IMPACT OF REAL-LIFE ENVIRONMENTAL EXPOSURES ON REPRODUCTION: Rodent reproductive behavior among males and females after exposure to endocrine-disrupting chemicals

Affiliations
Review

IMPACT OF REAL-LIFE ENVIRONMENTAL EXPOSURES ON REPRODUCTION: Rodent reproductive behavior among males and females after exposure to endocrine-disrupting chemicals

Jacob R Maxon et al. Reproduction. .

Abstract

In brief: The rodent reproductive behavioral control column of the hypothalamus and the hypothalamic-pituitary-gonadal (HPG) axis are critical systems that regulate copulatory behaviors in both males and females. We review how endocrine-disrupting chemicals (EDCs), specifically phthalates, bisphenol A, and chemical mixtures, dysregulate appetitive and consummatory copulatory behaviors and their neuroendocrine substrates, using mouse and rodent models.

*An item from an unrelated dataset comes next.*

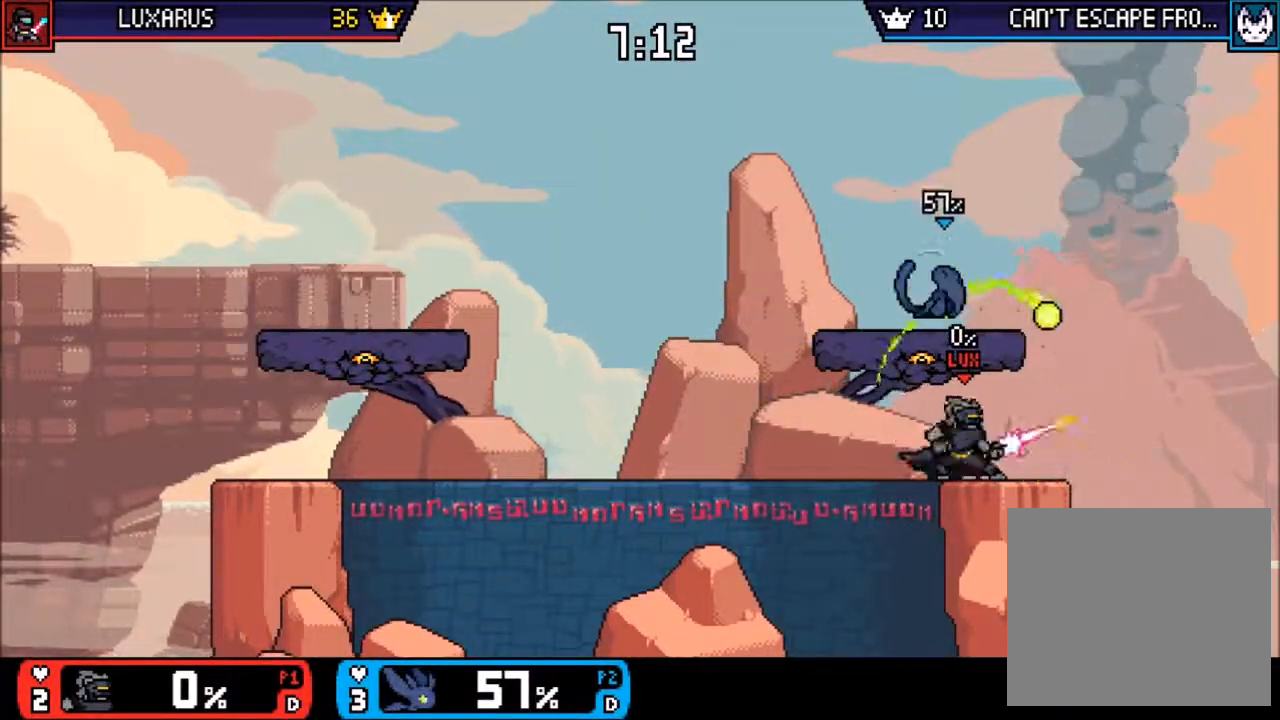
{"buttons": [], "left_stick": "left", "right_stick": "center", "events": [[350, "left_stick", "center"], [483, "left_stick", "left"]]}
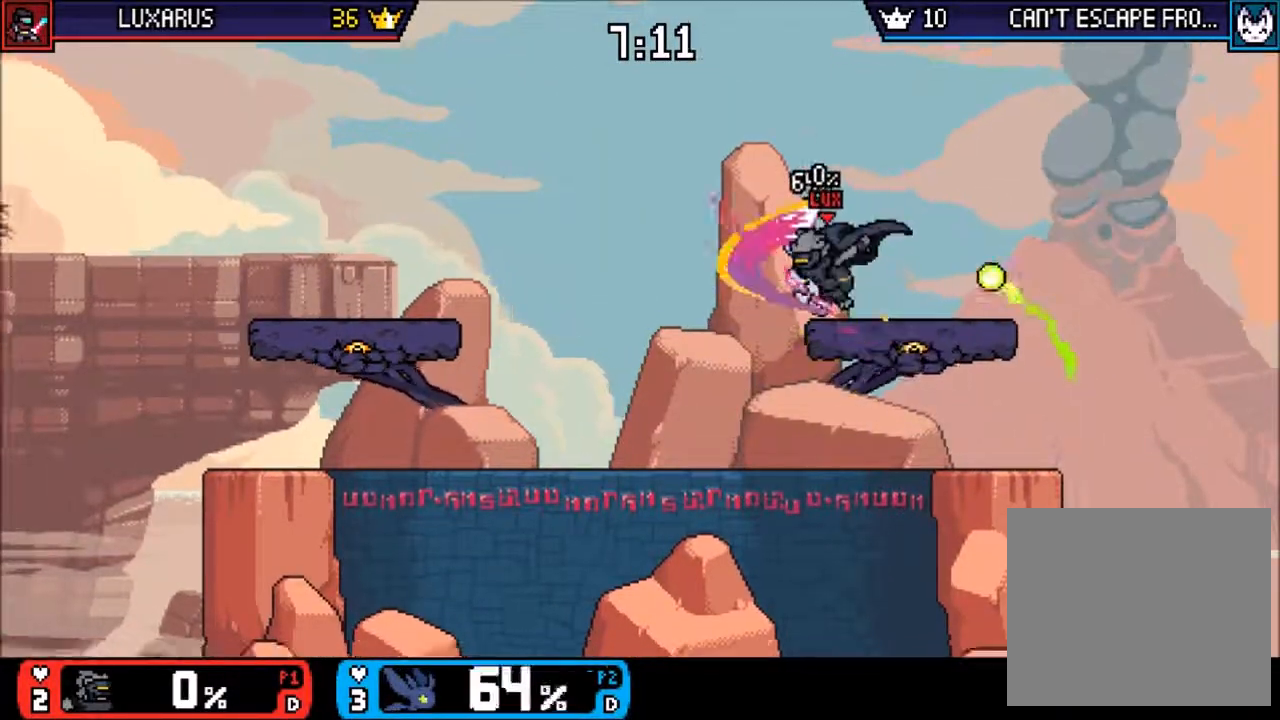
{"buttons": [], "left_stick": "down", "right_stick": "center", "events": [[317, "left_stick", "down-left"], [417, "left_stick", "down"]]}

Abstract: Sexual reproduction - from both physiological and behavioral perspectives - is dependent upon appropriate connections between a diverse, hormone-modulated network of neural regions. Importantly, these substrates are regulated by hormones across the lifespan from early development to adulthood, making them targets of EDCs. Rodents, such as mice and rats, are invaluable to the characterization of EDCs because of their sex-specific, stereotyped appetitive and consummatory reproductive behaviors. Phthalates, bisphenol A (BPA), and EDC mixtures pose a salient risk to the health of humans, wildlife, and livestock because these synthetic compounds are ubiquitous due to their widespread use in the mass production of consumer and industrial goods. This review outlines how the HPG axis regulates male and female sexual behaviors, and how phthalates and BPA can perturb appetitive and consummatory behaviors and impact neural substrates that modulate reproductive behavior. We will then discuss how to progress toward a clearer understanding of the reproductive and neurobiological changes that occur due to EDC exposure.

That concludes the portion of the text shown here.